El pasado viernes nos invitaron a mi amiga Sonia y a mí a comer al Google plex. Para quienes no sepan qué es eso, se trata de un campus de oficinas de la empresa Google al que indefectiblemente voy a parar cada vez que sigo uno de sus mapas y me pierdo, qué ironía, ¿verdad? Está en la ciudad de Mountain View, pegadito a la bahía de San Francisco y rodeado aparte de por agua por un costado, de explanadas verdes y arbolado. Ni casas, ni tiendas, ni nada. Tecnología punta en medio de la bahía de San Francisco.
Seguimos a nuestra amiga en nuestros coches hasta el aparcamiento, donde nos recibió un "aparca-coches" que amablemente nos indicó dónde estacionar. Sacamos a nuestras tres bebés y nos encaminamos hacia el interior del complejo. Entramos en uno de los edificios y lo primero que llamó mi atención fueron los sofás y "pufs" donde dormitaban lo que yo etiqueté de científicos locos, o "techies" que descansaban en esas piezas de mobiliario con los colores consabidos de google: azul, amarillo, verde, rojo. En las paredes, aparte del menú que cada restaurante ofrece, colgaban diferentes páginas de Google de diferentes países y con diferentes decorados. Muy coorporativo todo.
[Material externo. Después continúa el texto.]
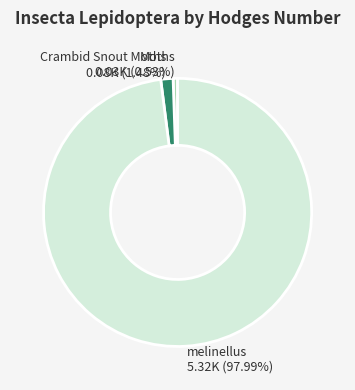

Rank the categories by value from lowest to highest.

Moths, Crambid Snout Moths, melinellus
Pasando una puerta de cristal se encontraba un lugar donde se dejaban las bicis, y un poquito más allá se atisbaba un letrero que indicaba el camino al gimnasio y otro al restaurante. Me preguntaba cuál de ellos, porque de camino al edificio ya había visto yo unos cuantos. Nuestra amiga escaneó su pase de empleada y tras introducir nuestros nombres en una máquina, salieron impresos dos pases adhesivos para Sonia y para mí. Con ellos en la pechera y cara de fascinación como si estuviéramos en Disneylandia, nos encaminamos a "Charlies", donde había comida sin fin: hindú, china, japonesa, bar de ensaladas, de sanwiches, de helado, de frutas, de postre... máquinas expendedoras de bebidas... y el área para sentarse a comer con mesas pegadas a paredes de corcho con chinchetas y ordenadores para aquellos que comían y trabajaban, una amalgama de gente de todas partes del mundo y mucho bullicio.
Terminada la comida nos fuimos al centro de reciclaje, donde muy cuidadosamente tuvimos que deshacernos de cada contenedor y resto orgánico ante la atenta mirada de un chico que te ayudaba si como yo eres trope y no sabes dónde van los palillos, el potito de Sara y el paquete de leche en polvo aun con restos orgánicos.
Nos fuimos al aseo a cambiar los pañales de las niñas, y acabamos en la "maternity room", lugar diseñado para que las madres lactantes que ya han vuelto al trabajo puedan sacarse leche con total confort y discreción. Y de ahí al parking otra vez, esta vez reparando en un camión tipo Cruz Roja pero donde no se da sangre sino donde te cortan el pelo. Podíamos haber hecho la colada, pues también tienen ese servicio, o cambiar el aceite al coche, o habernos dado un baño en la piscina si el tiempo y la indumentaria hubieran acompañado mientras las niñas esperaban en la guardería, que también la hay.
Mi amiga Sonia estaba deslumbrada por lo que parecía un ambiente de trabajo tan amable. Yo al final me sentí un poco atrapada y horrorizada, pues veía a un gigante exprimiendo a sus empleados, seduciéndolos para que no vieran la necesidad de volver a sus casas, con la productividad a todo coste como lema. Google me pareció pues algo así como un caramelo envenedado.